La mine, en réfection, est pourtant une entreprise d'Etat. Mais plus des trois quarts des mineurs sont sans expérience, payés à la journée ou à la tâche, afin de maximiser les profits. La plupart piochent et besognent tous les jours, sans congés, au rythme des trois-huit. «Presque tous les hommes qui sont restés au fond sont d'ailleurs des journaliers», explique Zhao, un maçon qui s'est laissé tenter par la paie relativement élevée des mineurs : 140 yuans (15 euros) par jour. «J'avais dans l'idée de me spécialiser dans le dynamitage des parois, mais c'est un endroit trop dangereux, s'avise-t-il. Je vais prendre mon salaire, et retourner à mon ancien métier, car la vie est trop précieuse.»
Amateurisme. Le président chinois, Hu Jintao, a annoncé lundi que tout serait fait pour sauver les 153 mineurs. Mais l'amateurisme a néanmoins cours chez certains sauveteurs. A 21 heures, un groupe d'une trentaine de secouristes marchant en rangs désordonnés derrière deux drapeaux rouges arrive enfin devant le puits tragique où traînent, pêle-mêle dans la boue, des pièces de machines et des bobines de fil électrique. Ce sont des sauveteurs «volontaires». L'un d'eux, Liu Shuju, est un travailleur du bâtiment. Un autre se présente comme un «bricoleur». Leur équipement est sommaire et incomplet. Certains n'ont pas de bottes, d'autres manquent de lampes sur leurs casques. «On est là pour aider les spécialistes, et on fera ce qu'ils demandent», dit leur chef. «La sécurité, c'est notre principe céleste», proclame un des nombreux slogans inscrits à la peinture sur les murs de brique ternis du puits principal de cette mine géante qui s'étend sur 180 kilomètres carrés.
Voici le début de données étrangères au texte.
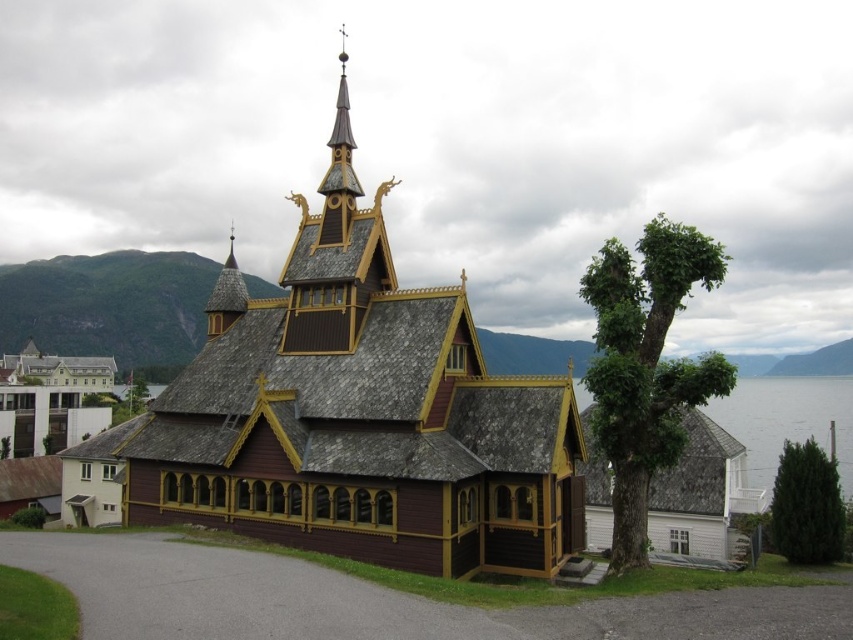
Does brown wooden church at lower left come behind green leafy tree at lower right?

Yes, it is behind green leafy tree at lower right.

Is point (97, 394) positioned after point (805, 556)?

Yes, point (97, 394) is farther from viewer.

Locate an element on the screen. brown wooden church at lower left is located at coordinates (50, 401).

From the picture: Is green leafy tree at right to the left of brown wooden church at lower left from the viewer's perspective?

In fact, green leafy tree at right is to the right of brown wooden church at lower left.

Locate an element on the screen. The height and width of the screenshot is (640, 853). green leafy tree at right is located at coordinates (646, 365).

Does brown wooden chapel at center have a lesser height compared to green leafy tree at lower right?

Incorrect, brown wooden chapel at center's height does not fall short of green leafy tree at lower right's.

Can you confirm if brown wooden chapel at center is smaller than green leafy tree at lower right?

Indeed, brown wooden chapel at center has a smaller size compared to green leafy tree at lower right.

Measure the distance between brown wooden chapel at center and camera.

The distance of brown wooden chapel at center from camera is 37.28 meters.

Identify the location of brown wooden chapel at center. The image size is (853, 640). (358, 413).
«Célébrons la réforme minière», trompette un autre. La «réforme» en question, lancée l'an dernier, vise à nationaliser les milliers de petites mines privées de la province du Shanxi, afin de réduire le nombre d'accidents qui ternissent l'image de la Chine. Malgré les protestations véhémentes des entrepreneurs privés, que l'Etat avait encouragés à investir voilà plus de dix ans en leur donnant des garanties de pérennité, Pékin a repris le pouvoir sur la manne charbonnière. Mais les accidents de mine ne paraissent pas avoir diminué pour autant.
Hier, le président chinois, Hu Jintao, a ordonné que les recherches se poursuivent pendant une semaine. Mais sur place, un mineur confiait que l'eau avait déjà inondé tout le puits, laissant les sauveteurs sans espoir.